Yorick

Personaje de La vida y opinio­nes de Tristán Shandy (v.), de Laurence Sterne (1713-1768). De origen danés, y quizá descendiente de aquel Yorick de quien se habla en el Hamlet (v.) de Sha­kespeare, este personaje no tiene ningún elemento danés, sino que es «una criatura heteróclita en todas sus declinaciones», llena de vida, de caprichos y de «gaîté de cœur».

Párroco del pueblo donde habita la familia Shandy, Yorick recorre su parro­quia montado en un caballo flaco y desme­drado, tal «que la Humildad misma hu­biera podido cabalgarlo» y digno hermano de Rocinante: así atrae, dondequiera que vaya, la atención y las carcajadas de jóve­nes y ancianos, y «oye y ve bastante para impedir que su filosofía se enmohezca». Pero, como le gustan las bromas y tiene conciencia de su propio ridículo, declara que «no puede indignarse si los demás le ven bajo la misma luz en que se ve él mis­mo». Muchas son las razones que aduce para justificar su extraña preferencia en lo que a cabalgaduras se refiere, pero se calla la verdadera, que habla totalmente en su favor.

En realidad, a Yorick le gus­tan los caballos hermosos, y en su juven­tud se complació montándolos; pero desde que se estableció en aquel pueblo, como a menudo se hallaba en la necesidad de dejar prestado su caballo a otros para que fueran a llamar a la comadrona lejana, veía tan frecuentemente maltratada a la pobre bestia que prefirió sustituirlo y de­cidió gastar en limosnas el precio de un caballo bueno y comprar otro que nada tuviera que perder y que sirviera igual­mente, revelando así un refinamiento espi­ritual semejante al del «incomparable ca­ballero de la Mancha» (v.
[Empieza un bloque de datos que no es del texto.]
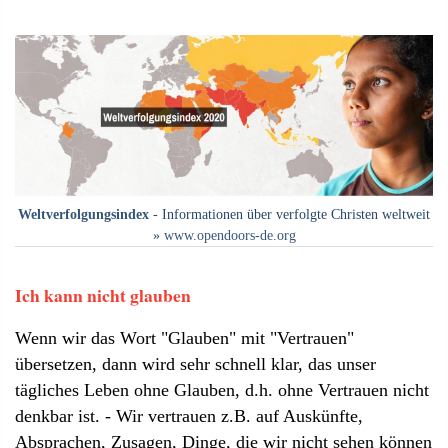
Weltverfolgungsindex
- Informationen über verfolgte Christen weltweit
»
www.opendoors-de.org
Ich kann nicht glauben
Wenn wir das Wort "Glauben" mit "Vertrauen"
übersetzen, dann wird sehr schnell klar, das unser
tägliches Leben ohne Glauben, d.h. ohne Vertrauen nicht
denkbar ist. - Wir vertrauen z.B. auf Auskünfte,
Absprachen, Zusagen, Dinge, die wir nicht sehen können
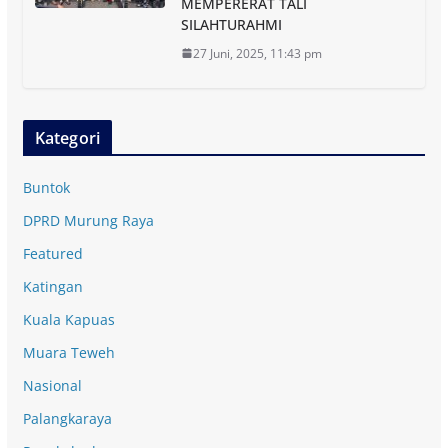
MEMPERERAT TALI
SILAHTURAHMI
27 Juni, 2025, 11:43 pm
Kategori
Buntok
DPRD Murung Raya
Featured
Katingan
Kuala Kapuas
Muara Teweh
Nasional
Palangkaraya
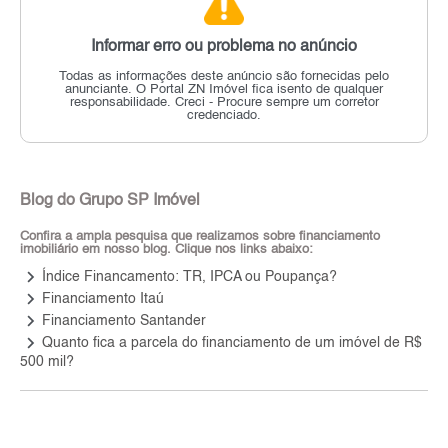
Informar erro ou problema no anúncio
Todas as informações deste anúncio são fornecidas pelo
anunciante.
O Portal ZN Imóvel fica isento de qualquer
responsabilidade.
Creci - Procure sempre um corretor
credenciado.
Blog do Grupo SP Imóvel
Confira a ampla pesquisa que realizamos sobre financiamento
imobiliário em nosso blog. Clique nos links abaixo:
keyboard_arrow_right
Índice Financamento: TR, IPCA ou Poupança?
keyboard_arrow_right
Financiamento Itaú
keyboard_arrow_right
Financiamento Santander
keyboard_arrow_right
Quanto fica a parcela do financiamento de um imóvel de R$
500 mil?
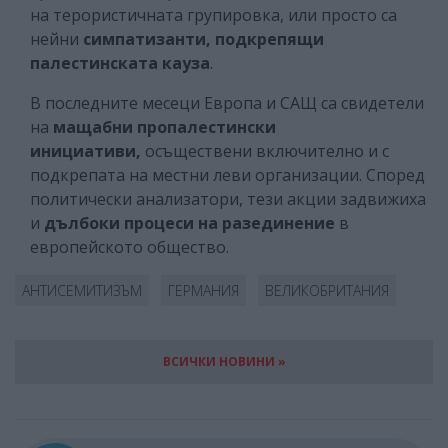
на терористичната групировка, или просто са
нейни
симпатизанти, подкрепящи
палестинската кауза
.
В последните месеци Европа и САЩ са свидетели
на
мащабни пропалестински
инициативи,
осъществени включително и с
подкрепата на местни леви организации. Според
политически анализатори, тези акции задвижиха
и
дълбоки процеси на разединение
в
европейското общество.
АНТИСЕМИТИЗЪМ
ГЕРМАНИЯ
ВЕЛИКОБРИТАНИЯ
ВСИЧКИ НОВИНИ »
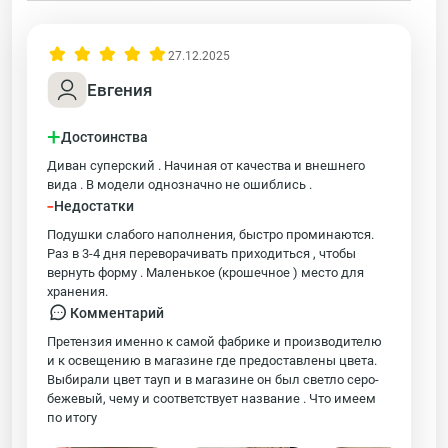
27.12.2025
Евгения
+
Достоинства
Диван суперский . Начиная от качества и внешнего
вида . В модели однозначно не ошиблись .
-
Недостатки
Подушки слабого наполнения, быстро проминаются.
Раз в 3-4 дня переворачивать приходиться , чтобы
вернуть форму . Маленькое (крошечное ) место для
хранения.
Комментарий
Претензия именно к самой фабрике и производителю
и к освещению в магазине где предоставлены цвета.
Выбирали цвет тауп и в магазине он был светло серо-
бежевый, чему и соответствует название . Что имеем
по итогу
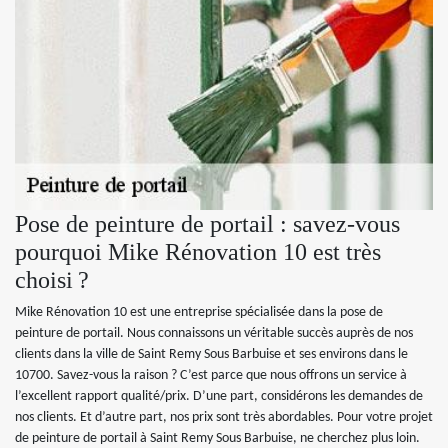
Pose de peinture de portail : savez-vous
pourquoi Mike Rénovation 10 est très
choisi ?
Mike Rénovation 10 est une entreprise spécialisée dans la pose de
peinture de portail. Nous connaissons un véritable succès auprès de nos
clients dans la ville de Saint Remy Sous Barbuise et ses environs dans le
10700. Savez-vous la raison ? C’est parce que nous offrons un service à
l’excellent rapport qualité/prix. D’une part, considérons les demandes de
nos clients. Et d’autre part, nos prix sont très abordables. Pour votre projet
de peinture de portail à Saint Remy Sous Barbuise, ne cherchez plus loin.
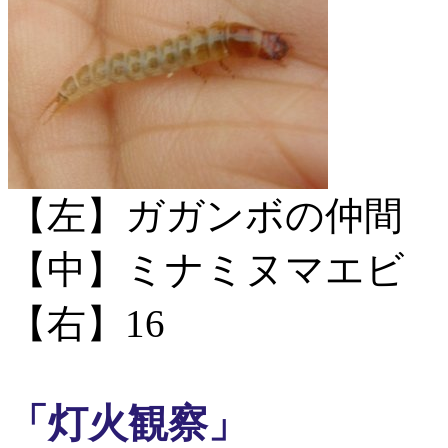
【左】ガガンボの仲間
【中】ミナミヌマエビ
【右】16
「灯火観察」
Don Quijote). Yorick es un hombre profundamente hon­rado, generoso y sincero, que siente una invencible antipatía y desconfianza hacia la gravedad, no en sí, sino en cuanto es afectación y sirve sólo «de manto para en­cubrir la ignorancia y la necedad».

Siempre dice la verdad, sin preocuparse por las con­secuencias, y denuncia el vicio y la hipo­cresía, aun cuando se hallen en las posi­ciones más elevadas: con ello se crea un montón de enemigos y «la crueldad, la maldad y la cobardía arremeten contra él». Tras haberlas combatido valerosamente, solo contra todos, «abrumado por el número y agotado por las calamidades de la guerra», Yorick arroja la espada y muere de an­gustia, aunque puede todavía pronunciar una frase ingeniosa. Y le entierran en un rincón de su cementerio bajo una sencilla lápida en la que tres únicas palabras sir­ven a un mismo tiempo de epitafio y de elegía: «iAy, pobre Yorick!»